Le Cointe. Annales eccl. Fr. vita S. Hilarii, par Saint Honorat, son disciple. Autrefois l’Archevêque de Mayence étoit Avoué (Advocatus) des Juifs.

(11) Raynald. Passim. Pagi breviarium gestor. pontif. T. 1. On raconte que Philippe III, Roi d’Espagne, obligé d’assister à un auto-da-fé, frémit, et ne put retenir ses larmes, en voyant une jeune Juive, et un Maure de quinze à seize ans qu’on livroit aux flammes. Le grand inquisiteur lui en fit un crime, et lui dit que, pour l’expier, il falloit qu’il lui en coûtât du sang. Le Roi se laissa saigner ; et le sang qu’on lui tira fut brûlé par la main du bourreau. Si ce fait, encore douteux, est vrai, pleurons avec Philippe III. Quel contraste entre cette férocité que la religion abhorre, et la douceur compatissante des souverains Pontifes envers les Juifs ; douceur que le christianisme inspire, et qui le fait aimer !

Quand il y a un nouveau Pape, les Juifs vont l’attendre sur le chemin de St. Jean de Latran, pour lui rendre hommage, et lui présenter le rouleau de la loi mosaïque.

(12) Félicité publique. T. 2, chap. I.

(13) Hist. de Languedoc. Par Vaissette. T. 2.

(14) David Gantz. Germen Davidis.

(15) Les Juifs, chassés de France sous Dagobert I, Philippe Auguste, Philippe-le-Long et Charles VI, furent bannis pour la derniere fois en 1615. Louis XIII leur ordonna de vider ses États dans un mois, sous peine de la vie. Ceux de Metz et de Bordeaux furent exceptés. On lit dans les Mémoires de la régence du Duc d’Orléans, qu’en 1718 ils offrirent plusieurs millions pour obtenir un établissement légal et une synagogue à Paris. Le Régent les refusa, quoiqu’il eût besoin d’argent.

(16) Ce fut aux États de Ploermel que Jean I, dit le Roux, donna cet édit foudroyant en 1239, selon les uns, 1240, selon d’autres. Il décharge les débiteurs, quittavimus et quittamus.

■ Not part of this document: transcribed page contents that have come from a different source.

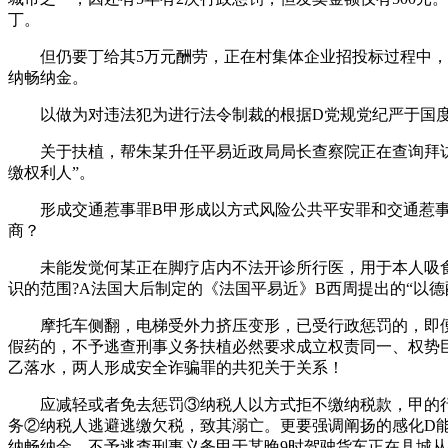
丁。
但仍要丁给其5万元酬劳，正在村集体企业招投标过程中，胡
纳畅纳金。
以做为对违法犯为进行法令制裁的根据D党规党纪严于国度法
关于扶植，帮朱某升任平易近政局局长查察院正在查询拜访朱
缴权利人”。
形成交通惹事罪B甲形成以方式风险公共平安罪和交通惹事罪
商？
未能发觉何某正在脚疗店内不法开诊所行医，用于本人吸食
识的范围?A法国大后制定的《法国平易近》B西周提出的“以德
摩托车侧翻，电梯受外力挤压变形，已受行政惩罚的，即便那
假药的，不予逃查刑事义务扶植必然要求成立权责同一、权势
乙落水，两人形成安全诈骗罪的共犯关于关系！
应减轻或者免去惩罚③纳税人以方式拒不缴纳税款，甲的行为
务②纳税人逃避逃缴欠税，致其溺亡。更要强调阐扬的感化D能
纳畅纳金，不予逃查刑事义务甲于某晚9时驾驶货车正在县城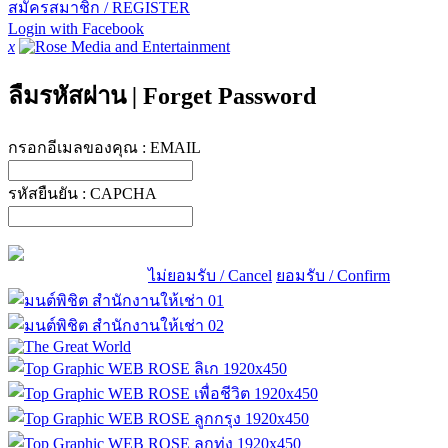
สมัครสมาชิก / REGISTER
Login with Facebook
x
ลืมรหัสผ่าน
|
Forget Password
กรอกอีเมลของคุณ :
EMAIL
รหัสยืนยัน :
CAPCHA
ไม่ยอมรับ / Cancel
ยอมรับ / Confirm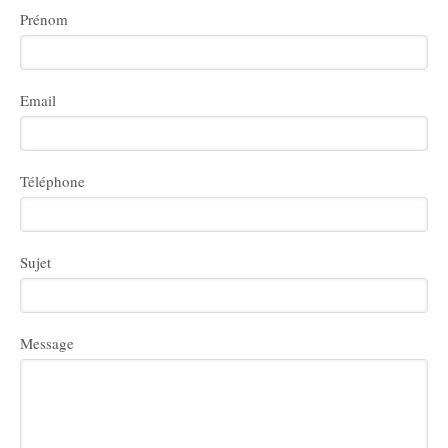
Prénom
Email
Téléphone
Sujet
Message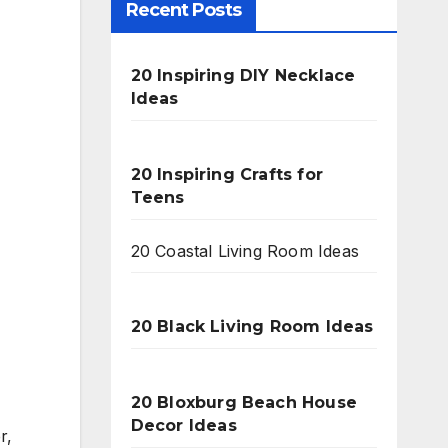
Recent Posts
20 Inspiring DIY Necklace
Ideas
20 Inspiring Crafts for
Teens
20 Coastal Living Room Ideas
20 Black Living Room Ideas
20 Bloxburg Beach House
Decor Ideas
r,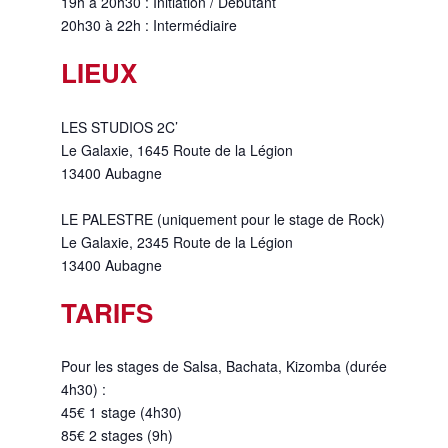
19h à 20h30 : Initiation / Débutant
20h30 à 22h : Intermédiaire
LIEUX
LES STUDIOS 2C’
Le Galaxie, 1645 Route de la Légion
13400 Aubagne
LE PALESTRE (uniquement pour le stage de Rock)
Le Galaxie, 2345 Route de la Légion
13400 Aubagne
TARIFS
Pour les stages de Salsa, Bachata, Kizomba (durée
4h30) :
45€ 1 stage (4h30)
85€ 2 stages (9h)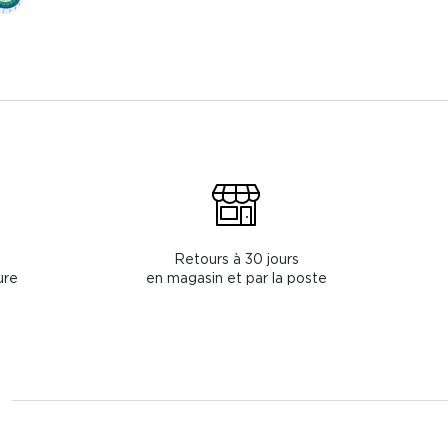
Retours à 30 jours
ure
en magasin et par la poste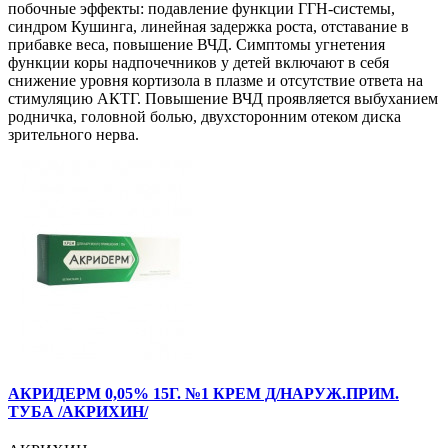
побочные эффекты: подавление функции ГГН-системы,
синдром Кушинга, линейная задержка роста, отставание в
прибавке веса, повышение ВЧД. Симптомы угнетения
функции коры надпочечников у детей включают в себя
снижение уровня кортизола в плазме и отсутствие ответа на
стимуляцию АКТГ. Повышение ВЧД проявляется выбуханием
родничка, головной болью, двухсторонним отеком диска
зрительного нерва.
АКРИДЕРМ 0,05% 15Г. №1 КРЕМ Д/НАРУЖ.ПРИМ.
ТУБА /АКРИХИН/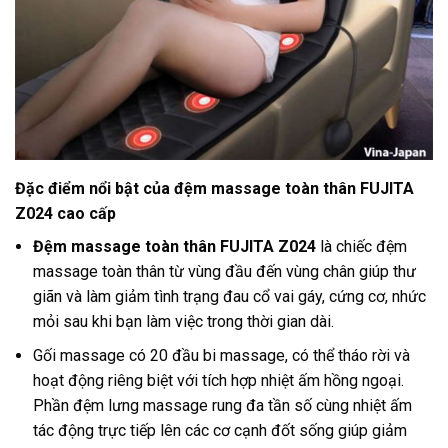
Đặc điểm nổi bật của đệm massage toàn thân FUJITA
Z024 cao cấp
Đệm massage toàn thân FUJITA Z024
là chiếc đệm
massage toàn thân từ vùng đầu đến vùng chân giúp thư
giãn và làm giảm tình trạng đau cổ vai gáy, cứng cơ, nhức
mỏi sau khi bạn làm việc trong thời gian dài.
Gối massage có 20 đầu bi massage, có thể tháo rời và
hoạt động riêng biệt với tích hợp nhiệt ấm hồng ngoại.
Phần đệm lưng massage rung đa tần số cùng nhiệt ấm
tác động trực tiếp lên các cơ cạnh đốt sống giúp giảm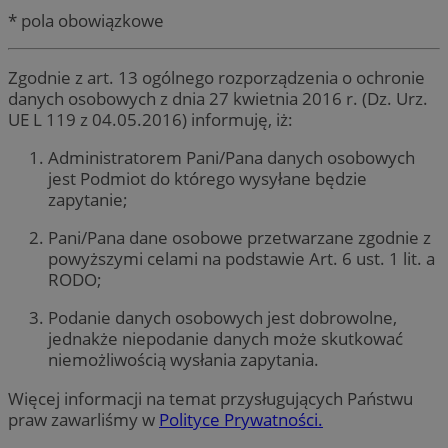
* pola obowiązkowe
Zgodnie z art. 13 ogólnego rozporządzenia o ochronie
danych osobowych z dnia 27 kwietnia 2016 r. (Dz. Urz.
UE L 119 z 04.05.2016) informuję, iż:
Administratorem Pani/Pana danych osobowych
jest Podmiot do którego wysyłane będzie
zapytanie;
Pani/Pana dane osobowe przetwarzane zgodnie z
powyższymi celami na podstawie Art. 6 ust. 1 lit. a
RODO;
Podanie danych osobowych jest dobrowolne,
jednakże niepodanie danych może skutkować
niemożliwością wysłania zapytania.
Więcej informacji na temat przysługujących Państwu
praw zawarliśmy w
Polityce Prywatności.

Basnage dit que l’Édit du Prince déclare innocent quiconque tueroit un Juif. Cette clause ne concerne que le passé. Il défend seulement d’inquiéter ceux qui précédemment en auroient tué : c’est sur quoi sont d’accord et l’Auteur cité par Basnage (d’Argentré, Hist. de Bretagne. Liv. IV), et Lobineau, Hist. de Bretagne. T. 1 et 2, dans les preuves) ; quoique ces deux Écrivains different d’ailleurs, en rapportant chacun le texte de l’Édit. Jean le Roux s’engage, pour lui et ses successeurs, pour le présent et l’avenir, à maintenir cette loi ; et, s’il la viole, il autorise les Évêques à l’excommunier, et à confisquer les terres de sa dépendance situées dans leur diocese, sans égard à aucun privilege.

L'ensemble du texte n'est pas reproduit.